● REQUIRED WORK:
1. Write out the portion of the cyber security training article starting at "Citing Forrester’s ‘Notifiable" and ending at "exited the bank.".
2. According to the cyber security training article, what percentage of cyber attacks relate to human error?

● READING PASSAGE:
_____

Do Your Part, #BeCyberSmart and put Gamification at the Heart

/ 26 October 2020

Cyber Security Training: Do Your Part, #BeCyberSmart and put Gamification at the Heart

The theme of this year’s Cybersecurity Awareness Month has been: ‘Do Your Part. #BeCyberSmart’, the message being that when everyone does their part, the connected world is safer for all. 

The importance of the individual in cyber security is something we’ve long championed. Jinan Budge, a principal analyst at Forrester who has spent 20 years working in the cyber security field, outlined why it’s so important on 3radical Webinar ‘How to Harden Your Human Firewall’. 

Citing Forrester’s ‘Notifiable Data Breach Report’, she explained that 33 percent of cyber attacks relate to human error and that the majority of the rest are related to compromised credentials, the result of human factors such as phishing and brute-force attacks. 

Human error is not just costing organisations, but individuals too, emphasised Jinan. High profile examples include the chairman of RBS, who sent selfies during a board meeting to his daughter, who then uploaded them on Instagram and caused quite the media storm. Three weeks later, he’d exited the bank. 

Yet despite the seriousness of the subject, security awareness programs rarely achieve the desired results. According to ‘The Business Case for Security Awareness and Training’ report, just 26 percent of workers say they know what to do in the event of a breach and only 39 percent say they’re aware of their companies’ security policy. Seven percent even admitted to going around their organisation’s security policies. 

One of the biggest issues, as Jinan sees it, is that businesses continue to see security as a roadblock. The scale of that problem was illustrated by Forbes coverage which revealed that only 52 percent of Chief Information Security Officers (CISOs) feel the executive team values the security team (18 percent think board members are indifferent or even find the security team an inconvenience)! That’s scary. There’s clearly a big challenge to be overcome.  

“If there is one thing that I would love you to take away is you need to go beyond awareness. We need to focus on changing behavior and building and embedding a security culture… there are great examples of gamification bringing people together and using behavioural science and psychology to achieve just that,” said Jinan. 

Standard Chartered Bank is one such example. Ellie Warner, Global Head of Cyber Training, Awareness and Exercises at the bank said on the webinar that, “The biggest challenge we faced, as I imagine is the case for most companies, is how to get senior executive management’s time, attention and buy-in.” 

“If we go in with gobbledygook and jargon, it’s no wonder executives see a technical challenge rather than a business challenge. We have to show we’re there to help them do their job safely and securely.” 

Standard Chartered Bank’s security awareness team knew it needed to make cyber security relevant to a wide audience. 

“We had discussions with 3radical, our flagship platform and discussed how to cut through the noise and reach a lot of people,” says Ellie. 

3radical’s Voco Software-as-a-Service (SaaS) platform enables organizations to provide centralised access to a range of different training exercises, delivered through gamification.

_____

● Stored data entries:
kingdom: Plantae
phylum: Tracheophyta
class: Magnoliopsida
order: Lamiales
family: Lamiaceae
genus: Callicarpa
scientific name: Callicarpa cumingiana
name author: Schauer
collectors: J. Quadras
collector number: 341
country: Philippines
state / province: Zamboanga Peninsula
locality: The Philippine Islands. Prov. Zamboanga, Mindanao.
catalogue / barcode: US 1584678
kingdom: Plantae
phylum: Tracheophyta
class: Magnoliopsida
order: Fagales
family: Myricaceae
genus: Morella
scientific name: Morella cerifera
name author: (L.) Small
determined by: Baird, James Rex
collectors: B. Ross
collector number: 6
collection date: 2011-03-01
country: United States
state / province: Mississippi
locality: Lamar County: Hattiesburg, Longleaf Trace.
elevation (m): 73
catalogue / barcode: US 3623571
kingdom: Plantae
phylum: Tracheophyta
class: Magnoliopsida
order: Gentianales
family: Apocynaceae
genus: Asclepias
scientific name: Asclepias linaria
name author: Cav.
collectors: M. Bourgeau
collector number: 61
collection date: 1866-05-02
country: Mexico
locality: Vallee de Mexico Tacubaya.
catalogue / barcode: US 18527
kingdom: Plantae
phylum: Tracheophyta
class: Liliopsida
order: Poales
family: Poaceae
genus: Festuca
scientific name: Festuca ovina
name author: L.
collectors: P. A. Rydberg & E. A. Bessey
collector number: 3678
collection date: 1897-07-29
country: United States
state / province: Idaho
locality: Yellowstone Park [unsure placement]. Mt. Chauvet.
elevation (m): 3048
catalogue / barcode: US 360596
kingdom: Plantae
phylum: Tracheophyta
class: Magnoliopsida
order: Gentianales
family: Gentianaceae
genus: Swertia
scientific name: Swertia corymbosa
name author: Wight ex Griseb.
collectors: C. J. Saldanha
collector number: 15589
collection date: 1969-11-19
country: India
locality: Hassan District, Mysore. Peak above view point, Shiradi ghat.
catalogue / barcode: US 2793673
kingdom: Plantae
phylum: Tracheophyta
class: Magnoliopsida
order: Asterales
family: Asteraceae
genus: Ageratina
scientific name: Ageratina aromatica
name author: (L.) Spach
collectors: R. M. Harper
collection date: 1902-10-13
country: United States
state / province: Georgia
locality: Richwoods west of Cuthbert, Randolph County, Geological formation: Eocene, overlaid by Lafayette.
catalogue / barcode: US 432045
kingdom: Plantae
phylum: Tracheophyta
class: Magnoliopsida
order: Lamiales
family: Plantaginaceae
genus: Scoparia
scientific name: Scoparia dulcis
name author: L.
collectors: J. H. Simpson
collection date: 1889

_____

● OUTPUTS IN ORDER:
1.
Citing Forrester’s ‘Notifiable Data Breach Report’, she explained that 33 percent of cyber attacks relate to human error and that the majority of the rest are related to compromised credentials, the result of human factors such as phishing and brute-force attacks. 

Human error is not just costing organisations, but individuals too, emphasised Jinan. High profile examples include the chairman of RBS, who sent selfies during a board meeting to his daughter, who then uploaded them on Instagram and caused quite the media storm. Three weeks later, he’d exited the bank.

2. 33 percent